Greeter resource on multiculturalism
Multicultural Welcome: A Resource for Greeters in UU Congregations, is a 12-page document created by the UUA’s Multicultural Growth and Witness staff group to help congregational greeters respond well to every person who comes through the door on Sunday morning.
This greeter resource grew out of a workshop at General Assembly 2010 called Multicultural Membership Journey, which explored what it means to welcome people of various identities.
Alex Kapitan, the staff group’s Congregational Justice administrator, says, “This brand new, brief training resource for greeters builds awareness around how our congregations can be fully and truly welcoming, explores how to integrate membership with our lived faith and social justice work, and offers strategies for developing competencies of inclusion and practicing your welcome.”

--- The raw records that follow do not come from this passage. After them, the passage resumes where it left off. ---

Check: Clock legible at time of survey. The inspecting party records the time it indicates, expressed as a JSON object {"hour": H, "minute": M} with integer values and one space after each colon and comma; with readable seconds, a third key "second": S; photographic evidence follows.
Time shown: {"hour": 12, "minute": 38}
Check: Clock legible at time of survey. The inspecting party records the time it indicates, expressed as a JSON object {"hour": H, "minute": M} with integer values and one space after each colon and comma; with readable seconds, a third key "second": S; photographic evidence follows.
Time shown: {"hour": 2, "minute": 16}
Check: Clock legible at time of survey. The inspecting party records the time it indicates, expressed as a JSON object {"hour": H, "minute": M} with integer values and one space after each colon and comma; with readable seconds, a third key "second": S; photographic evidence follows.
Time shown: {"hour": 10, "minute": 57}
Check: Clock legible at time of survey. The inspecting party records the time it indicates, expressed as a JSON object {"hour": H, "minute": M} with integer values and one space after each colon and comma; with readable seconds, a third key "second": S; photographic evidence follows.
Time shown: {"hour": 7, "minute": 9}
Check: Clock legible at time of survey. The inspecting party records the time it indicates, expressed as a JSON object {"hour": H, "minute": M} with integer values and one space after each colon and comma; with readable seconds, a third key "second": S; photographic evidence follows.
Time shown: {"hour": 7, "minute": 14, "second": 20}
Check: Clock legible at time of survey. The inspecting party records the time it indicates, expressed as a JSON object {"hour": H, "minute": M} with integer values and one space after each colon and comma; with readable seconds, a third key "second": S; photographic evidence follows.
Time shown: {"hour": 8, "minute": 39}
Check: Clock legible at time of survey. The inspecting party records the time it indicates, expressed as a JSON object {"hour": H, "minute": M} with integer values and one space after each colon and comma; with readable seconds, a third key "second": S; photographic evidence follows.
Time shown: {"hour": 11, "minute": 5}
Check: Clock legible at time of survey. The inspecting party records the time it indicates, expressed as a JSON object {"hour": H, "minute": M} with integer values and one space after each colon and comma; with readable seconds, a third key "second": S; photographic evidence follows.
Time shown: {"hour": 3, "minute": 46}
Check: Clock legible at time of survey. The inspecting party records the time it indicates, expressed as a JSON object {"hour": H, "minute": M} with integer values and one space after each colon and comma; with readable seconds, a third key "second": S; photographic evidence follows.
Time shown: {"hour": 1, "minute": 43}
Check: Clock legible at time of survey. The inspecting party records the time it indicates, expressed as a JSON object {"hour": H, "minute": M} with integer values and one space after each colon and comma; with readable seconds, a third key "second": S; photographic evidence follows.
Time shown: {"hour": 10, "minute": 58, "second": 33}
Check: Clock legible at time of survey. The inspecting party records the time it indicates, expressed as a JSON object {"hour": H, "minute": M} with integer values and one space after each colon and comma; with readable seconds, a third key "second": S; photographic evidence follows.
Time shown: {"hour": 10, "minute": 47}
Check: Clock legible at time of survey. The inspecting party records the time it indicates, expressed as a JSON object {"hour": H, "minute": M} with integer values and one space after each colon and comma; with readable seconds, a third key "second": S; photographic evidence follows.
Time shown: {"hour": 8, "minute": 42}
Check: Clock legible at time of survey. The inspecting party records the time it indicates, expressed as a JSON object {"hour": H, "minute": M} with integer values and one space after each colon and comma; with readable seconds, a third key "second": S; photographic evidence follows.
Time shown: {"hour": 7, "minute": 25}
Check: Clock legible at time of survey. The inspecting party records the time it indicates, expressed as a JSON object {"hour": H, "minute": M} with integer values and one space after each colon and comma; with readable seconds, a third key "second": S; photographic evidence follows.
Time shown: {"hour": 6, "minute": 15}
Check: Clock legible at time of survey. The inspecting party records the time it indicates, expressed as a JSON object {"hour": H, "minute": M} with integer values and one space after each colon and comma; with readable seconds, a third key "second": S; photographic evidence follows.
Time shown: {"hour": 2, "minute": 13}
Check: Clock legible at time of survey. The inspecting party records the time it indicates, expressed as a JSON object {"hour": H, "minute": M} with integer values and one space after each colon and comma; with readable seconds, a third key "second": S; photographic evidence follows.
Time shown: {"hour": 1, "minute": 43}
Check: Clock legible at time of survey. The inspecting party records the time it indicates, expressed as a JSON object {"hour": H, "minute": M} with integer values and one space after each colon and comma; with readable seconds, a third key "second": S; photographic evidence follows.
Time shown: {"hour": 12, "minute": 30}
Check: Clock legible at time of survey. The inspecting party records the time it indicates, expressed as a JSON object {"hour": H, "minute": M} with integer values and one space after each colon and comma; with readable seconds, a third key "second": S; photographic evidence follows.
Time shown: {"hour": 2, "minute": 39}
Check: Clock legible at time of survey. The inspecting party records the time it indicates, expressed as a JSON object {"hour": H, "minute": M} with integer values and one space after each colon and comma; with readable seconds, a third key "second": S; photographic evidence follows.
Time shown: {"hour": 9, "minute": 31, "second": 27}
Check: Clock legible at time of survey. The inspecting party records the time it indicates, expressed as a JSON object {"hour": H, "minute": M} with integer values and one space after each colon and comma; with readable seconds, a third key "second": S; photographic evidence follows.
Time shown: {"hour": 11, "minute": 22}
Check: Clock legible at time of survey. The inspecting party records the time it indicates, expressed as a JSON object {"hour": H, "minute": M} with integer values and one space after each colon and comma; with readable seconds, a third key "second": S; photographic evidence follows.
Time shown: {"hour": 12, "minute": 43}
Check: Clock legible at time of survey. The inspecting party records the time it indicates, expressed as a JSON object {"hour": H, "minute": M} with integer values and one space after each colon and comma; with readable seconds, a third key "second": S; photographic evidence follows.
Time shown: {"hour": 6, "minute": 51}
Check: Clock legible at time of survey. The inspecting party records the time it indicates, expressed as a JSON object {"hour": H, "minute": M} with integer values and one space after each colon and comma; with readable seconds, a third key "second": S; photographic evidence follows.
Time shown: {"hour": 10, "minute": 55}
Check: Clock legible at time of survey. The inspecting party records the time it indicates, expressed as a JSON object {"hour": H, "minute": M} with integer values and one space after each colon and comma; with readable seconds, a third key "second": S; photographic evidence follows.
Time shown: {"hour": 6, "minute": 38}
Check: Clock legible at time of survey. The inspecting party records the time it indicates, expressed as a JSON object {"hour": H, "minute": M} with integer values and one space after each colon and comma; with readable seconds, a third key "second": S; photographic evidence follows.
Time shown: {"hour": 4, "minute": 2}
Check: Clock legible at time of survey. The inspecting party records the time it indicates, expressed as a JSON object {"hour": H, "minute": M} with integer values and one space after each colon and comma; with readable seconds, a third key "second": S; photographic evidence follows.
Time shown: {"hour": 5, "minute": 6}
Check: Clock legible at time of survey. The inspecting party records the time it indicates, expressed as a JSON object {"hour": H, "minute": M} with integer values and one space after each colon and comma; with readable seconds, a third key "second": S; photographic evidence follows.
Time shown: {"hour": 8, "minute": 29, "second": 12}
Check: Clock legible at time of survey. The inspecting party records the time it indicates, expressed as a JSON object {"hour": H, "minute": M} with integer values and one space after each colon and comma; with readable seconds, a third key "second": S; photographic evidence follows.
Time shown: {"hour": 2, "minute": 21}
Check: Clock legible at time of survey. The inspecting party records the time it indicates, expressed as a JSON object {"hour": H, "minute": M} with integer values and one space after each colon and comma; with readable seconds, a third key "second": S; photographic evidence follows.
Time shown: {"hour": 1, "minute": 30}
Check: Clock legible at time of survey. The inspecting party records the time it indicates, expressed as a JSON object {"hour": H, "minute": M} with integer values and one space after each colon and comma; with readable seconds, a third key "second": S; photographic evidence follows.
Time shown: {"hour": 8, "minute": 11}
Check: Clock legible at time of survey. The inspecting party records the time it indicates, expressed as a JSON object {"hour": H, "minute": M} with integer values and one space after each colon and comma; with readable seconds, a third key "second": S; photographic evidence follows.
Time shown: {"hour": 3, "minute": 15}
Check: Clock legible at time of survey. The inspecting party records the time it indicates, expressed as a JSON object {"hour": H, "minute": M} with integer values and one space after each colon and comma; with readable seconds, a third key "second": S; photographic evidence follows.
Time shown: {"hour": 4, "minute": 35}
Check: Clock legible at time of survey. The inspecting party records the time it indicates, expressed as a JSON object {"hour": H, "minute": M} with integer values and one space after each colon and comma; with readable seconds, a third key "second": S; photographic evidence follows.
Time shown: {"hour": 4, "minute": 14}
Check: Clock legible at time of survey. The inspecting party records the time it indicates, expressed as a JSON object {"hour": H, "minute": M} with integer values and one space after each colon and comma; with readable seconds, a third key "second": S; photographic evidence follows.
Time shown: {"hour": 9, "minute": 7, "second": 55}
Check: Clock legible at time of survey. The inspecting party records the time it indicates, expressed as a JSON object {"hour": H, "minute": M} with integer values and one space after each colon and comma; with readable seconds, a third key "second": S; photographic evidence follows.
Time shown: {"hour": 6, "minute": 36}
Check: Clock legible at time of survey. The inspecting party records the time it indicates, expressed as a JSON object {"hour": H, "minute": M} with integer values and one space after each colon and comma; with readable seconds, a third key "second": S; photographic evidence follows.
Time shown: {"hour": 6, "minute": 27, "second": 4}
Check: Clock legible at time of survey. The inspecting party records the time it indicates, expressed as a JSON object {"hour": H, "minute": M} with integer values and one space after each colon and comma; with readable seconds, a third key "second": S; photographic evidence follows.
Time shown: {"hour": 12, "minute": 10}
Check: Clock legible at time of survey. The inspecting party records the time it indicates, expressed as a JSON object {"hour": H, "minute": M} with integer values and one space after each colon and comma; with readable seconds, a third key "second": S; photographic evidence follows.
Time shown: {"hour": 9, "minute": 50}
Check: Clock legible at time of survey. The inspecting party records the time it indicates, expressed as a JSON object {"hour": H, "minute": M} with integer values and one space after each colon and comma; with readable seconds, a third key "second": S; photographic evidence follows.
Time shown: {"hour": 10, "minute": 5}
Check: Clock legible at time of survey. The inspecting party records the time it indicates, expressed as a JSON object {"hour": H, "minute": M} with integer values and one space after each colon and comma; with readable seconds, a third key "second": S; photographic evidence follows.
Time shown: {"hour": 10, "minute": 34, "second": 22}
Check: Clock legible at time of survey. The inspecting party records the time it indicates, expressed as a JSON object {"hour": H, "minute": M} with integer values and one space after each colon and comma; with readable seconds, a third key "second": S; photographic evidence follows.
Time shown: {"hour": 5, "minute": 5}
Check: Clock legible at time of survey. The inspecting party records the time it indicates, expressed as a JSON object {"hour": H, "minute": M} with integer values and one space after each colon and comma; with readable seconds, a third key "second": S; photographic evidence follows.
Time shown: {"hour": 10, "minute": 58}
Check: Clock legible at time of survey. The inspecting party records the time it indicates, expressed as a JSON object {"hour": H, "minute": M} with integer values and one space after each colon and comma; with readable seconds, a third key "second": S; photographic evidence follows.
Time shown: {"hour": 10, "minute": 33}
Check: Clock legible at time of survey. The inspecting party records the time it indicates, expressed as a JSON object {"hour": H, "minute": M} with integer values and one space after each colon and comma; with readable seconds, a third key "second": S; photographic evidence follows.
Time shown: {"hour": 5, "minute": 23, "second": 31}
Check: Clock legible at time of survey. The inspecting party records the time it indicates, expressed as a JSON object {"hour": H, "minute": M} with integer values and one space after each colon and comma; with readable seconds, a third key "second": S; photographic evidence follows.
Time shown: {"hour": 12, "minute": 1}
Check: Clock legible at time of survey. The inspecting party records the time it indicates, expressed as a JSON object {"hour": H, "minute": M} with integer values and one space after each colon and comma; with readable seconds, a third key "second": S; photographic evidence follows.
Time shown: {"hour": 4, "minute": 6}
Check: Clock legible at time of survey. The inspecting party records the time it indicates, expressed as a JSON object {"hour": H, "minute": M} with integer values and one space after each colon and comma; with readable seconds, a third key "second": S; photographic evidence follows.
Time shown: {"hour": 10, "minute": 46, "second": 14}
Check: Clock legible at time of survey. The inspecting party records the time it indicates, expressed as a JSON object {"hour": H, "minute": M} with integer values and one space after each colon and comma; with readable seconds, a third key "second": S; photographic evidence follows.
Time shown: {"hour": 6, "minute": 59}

The resource invites greeters to use role play to think about what it would be like to be welcoming to someone who is blind, uses a wheelchair, has a strong foreign accent, didn’t complete high school or go to college, wears a cross, or has an ambiguous gender identity.
General advice: Greet everyone, including people who are not new (demonstrating care for everyone). Ask open-ended questions. Listen without interrupting. Let people tell you about their theology rather than you anticipating it. Allow them to not answer your questions if they choose.
The resource was developed by Janice Marie Johnson, the Rev. Alicia Forde, Susanna Whitman, and India McKnight. It is available free online.